Many of the bronzes in our collection were created using a method of lost wax casting. The lost wax method, called cire-perdue, dates to the 3rd millennium BC, and has sustained few changes since then. Although the method is over 6,000 years old, the lost wax method had a resurgence among European sculptors in the 1860s and in the United States in the early 1900s. Artists like Frederic Remington and Jules Moigniez mastered the technique and their methods served as inspiration for later 20th century artists like Max Turner and Roy Harris.
Lost-wax casting starts by creating a sacrificial wax sculpture. Artists use wax because it is buildable, soft enough to carve fine details, yet hard enough to retain its shape. Most importantly, wax has a low melting point. The artist then builds a clay or gelatin mold around the wax sculpture. After the mold investment is set, the entire assemblage is fired. This causes the original wax carving to melt away, leaving a cavity within the baked gelatin or clay shell. This cavity is where the molten metal is poured. Once cooled, the poured metal solidifies into a sculpture, is removed from the mold, and is then cleaned, sanded, and finished with various patinas.
Prior to the 1860s, most bronzes were produced using the French sand-casting method. This method, through which a sculpture is produced using a firm sand mold, was simpler than the ancient process of lost-wax casting. While sand-casting was efficient for the production of utilitarian objects, it lacked the ability to fine tune the models during the production process, therefore offering less experimentation.
Lost wax casting allows the artist to make quick changes and fine-tune the wax model before each pour. Western artist Frederic Remington took advantage of this opportunity for experimentation, and often visited the foundry that produced his casts at this stage. Lost wax casting also offers more precise replication of textural detail and the ability to cast works in single pieces rather than small parts that have to be assembled into a whole.
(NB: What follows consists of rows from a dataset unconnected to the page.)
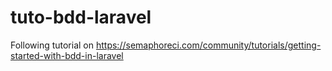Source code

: # tuto-bdd-laravel
Following tutorial on https://semaphoreci.com/community/tutorials/getting-started-with-bdd-in-laravel
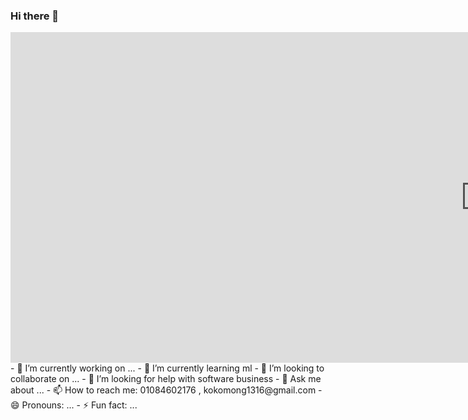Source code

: ### Hi there 👋
<iframe width="1519" height="529" src="https://www.youtube.com/embed/0U0ve_HFUL8" frameborder="0" allow="accelerometer; autoplay; clipboard-write; encrypted-media; gyroscope; picture-in-picture" allowfullscreen></iframe>
- 🔭 I’m currently working on ...
- 🌱 I’m currently learning ml
- 👯 I’m looking to collaborate on ...
- 🤔 I’m looking for help with software business
- 💬 Ask me about ...
- 📫 How to reach me: 01084602176 , kokomong1316@gmail.com
- 😄 Pronouns: ...
- ⚡ Fun fact: ...

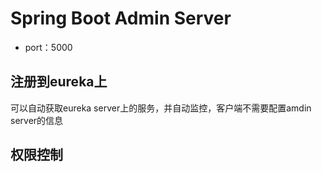 # Spring Boot Admin Server
- port：5000

## 注册到eureka上
可以自动获取eureka server上的服务，并自动监控，客户端不需要配置amdin server的信息

## 权限控制
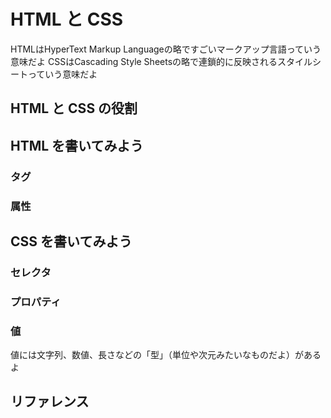 # HTML と CSS
HTMLはHyperText Markup Languageの略ですごいマークアップ言語っていう意味だよ
CSSはCascading Style Sheetsの略で連鎖的に反映されるスタイルシートっていう意味だよ
## HTML と CSS の役割

## HTML を書いてみよう

### タグ

### 属性

## CSS を書いてみよう

### セレクタ

### プロパティ

### 値

値には文字列、数値、長さなどの「型」（単位や次元みたいなものだよ）があるよ

## リファレンス
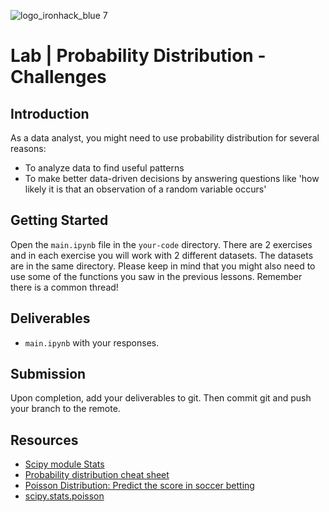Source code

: 
![logo_ironhack_blue 7](https://user-images.githubusercontent.com/23629340/40541063-a07a0a8a-601a-11e8-91b5-2f13e4e6b441.png)

# Lab | Probability Distribution - Challenges

## Introduction

As a data analyst, you might need to use probability distribution for several reasons: 
- To analyze data to find useful patterns
- To make better data-driven decisions by answering questions like 'how likely it is that an observation of a random variable occurs'

## Getting Started

Open the `main.ipynb` file in the `your-code` directory. There are 2 exercises and in each exercise you will work with 2 different datasets. The datasets are in the same directory. Please keep in mind that you might also need to use some of the functions you saw in the previous lessons. Remember there is a common thread!

## Deliverables

- `main.ipynb` with your responses.

## Submission

Upon completion, add your deliverables to git. Then commit git and push your branch to the remote.

## Resources

- [Scipy module Stats](https://docs.scipy.org/doc/scipy/reference/stats.html)
- [Probability distribution cheat sheet](http://blog.cloudera.com/blog/2015/12/common-probability-distributions-the-data-scientists-crib-sheet/)
- [Poisson Distribution: Predict the score in soccer betting](https://www.pinnacle.com/en/betting-articles/Soccer/how-to-calculate-poisson-distribution/MD62MLXUMKMXZ6A8)
- [scipy.stats.poisson](https://docs.scipy.org/doc/scipy/reference/generated/scipy.stats.poisson.html)
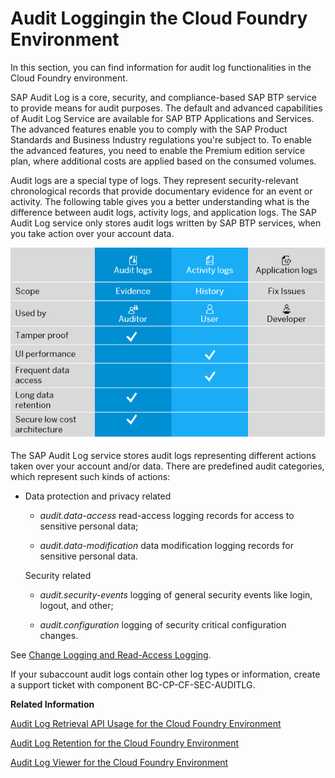 <!-- loiof92c86ab11f6474ea5579d839051c334 -->

# Audit Loggingin the Cloud Foundry Environment

In this section, you can find information for audit log functionalities in the Cloud Foundry environment.

SAP Audit Log is a core, security, and compliance-based SAP BTP service to provide means for audit purposes. The default and advanced capabilities of Audit Log Service are available for SAP BTP Applications and Services. The advanced features enable you to comply with the SAP Product Standards and Business Industry regulations you're subject to. To enable the advanced features, you need to enable the Premium edition service plan, where additional costs are applied based on the consumed volumes.

Audit logs are a special type of logs. They represent security-relevant chronological records that provide documentary evidence for an event or activity. The following table gives you a better understanding what is the difference between audit logs, activity logs, and application logs. The SAP Audit Log service only stores audit logs written by SAP BTP services, when you take action over your account data.

![](images/Log_type_differences_325f42d.png)

The SAP Audit Log service stores audit logs representing different actions taken over your account and/or data. There are predefined audit categories, which represent such kinds of actions:

-   Data protection and privacy related

    -   *audit.data-access* read-access logging records for access to sensitive personal data;

    -   *audit.data-modification* data modification logging records for sensitive personal data.


    Security related

    -   *audit.security-events* logging of general security events like login, logout, and other;

    -   *audit.configuration* logging of security critical configuration changes.



See [Change Logging and Read-Access Logging](../60-security/change-logging-and-read-access-logging-93fac8d.md).

If your subaccount audit logs contain other log types or information, create a support ticket with component BC-CP-CF-SEC-AUDITLG.

**Related Information**  


[Audit Log Retrieval API Usage for the Cloud Foundry Environment](audit-log-retrieval-api-usage-for-the-cloud-foundry-environment-30ece35.md "The audit log retrieval API allows you to retrieve the audit logs for your SAP BTP Cloud Foundry environment account. It provides the audit log results as a collection of JSON entities.")

[Audit Log Retention for the Cloud Foundry Environment](audit-log-retention-for-the-cloud-foundry-environment-adaefa6.md "The audit log data stored for your account is retained for 90 days, after which it's deleted.")

[Audit Log Viewer for the Cloud Foundry Environment](audit-log-viewer-for-the-cloud-foundry-environment-e3baa5f.md "The SAP Audit Log Viewer service displays the audit logs for your Cloud Foundry account, produced by SAP applications and services you’ve subscribed to.")

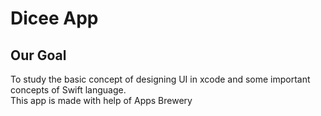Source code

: # Dicee App

## Our Goal

To study the basic concept of designing UI in xcode and some important concepts of Swift language.  
This app is made with help of Apps Brewery
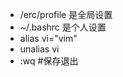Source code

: <ul>
    <li>/erc/profile 是全局设置</li>
    <li>~/.bashrc 是个人设置</li>
    <li>alias vi="vim"</li>
    <li>unalias vi</li>
    <li>:wq #保存退出</li>
</ul>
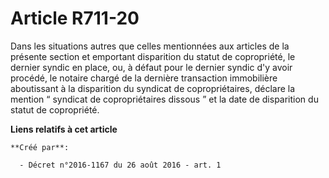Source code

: # Article R711-20

Dans les situations autres que celles mentionnées aux articles de la présente section et emportant disparition du statut de
copropriété, le dernier syndic en place, ou, à défaut pour le dernier syndic d'y avoir procédé, le notaire chargé de la
dernière transaction immobilière aboutissant à la disparition du syndicat de copropriétaires, déclare la mention “ syndicat
de copropriétaires dissous ” et la date de disparition du statut de copropriété.

**Liens relatifs à cet article**

	**Créé par**:

	  - Décret n°2016-1167 du 26 août 2016 - art. 1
While the act of modeling the wax sculpture was the direct creative expression of the artist, the final bronze was the shared responsibility of both the sculptor and their foundry. The foundry’s mold makers, casters, chasers, and patineurs ran the process and helped make decisions regarding surface color, texture, and limits of scale. Some of the best bronzes were the tangible products of symbiotic collaborations between a sculptor and his or her foundry.
The first foundry with which Frederic Remington worked was the Henry-Bonnard Bronze Company in New York. Starting in 1895, Henry-Bonnard Bronze Company cast four of his bronze sculptures, all using the sand-casting method. They were The Broncho Buster, The Wounded Bunkie, The Wicked Pony, and The Scalp. In 1900, Remington began working exclusively with the Roman Bronze Works in New York. Roman Bronze Works was the first American foundry devoted solely to the lost-wax bronze casting process. Together, they produced the rest of Remington’s bronzes and pushed the technical limits of the sculptural medium.
Intensely dedicated to the process of casting, French artist Jules Migonez and his father actually decided to establish their own foundry in 1857, solely for the purpose of having complete control at every step, as well as the financial freedom to experiment. They created bronzes with unusual and unique finishes, producing bronzes with gilded, silver, and multi-color chemical patinas. Most of his works were cast using the lost-wax method and were always chiseled and chased with great skill and care.
The popularity of bronze statuettes as an affordable domestic ornament in the late 19th and early 20th century was fueled in part by the proliferation of bronze foundries and the ability to cast multiples. These commercial bronzes were often replicated in large editions, ranging from at least thirty casts to an astounding 154 casts of Remington‘s iconic Broncho Buster. As a means of expressing the artistic individuality of each bronze within an edition, some sculptors of this period experimented with additional surface finishing and colored chemical patinas, ranging from more conventional black and brown to more innovative highlights of red, yellow, gold, blue, and green.
After several decades of explosive growth and success, the progress of the fine-art bronze casting industry was brought to a halt by World War II, when the metal and the foundries were needed for the war effort.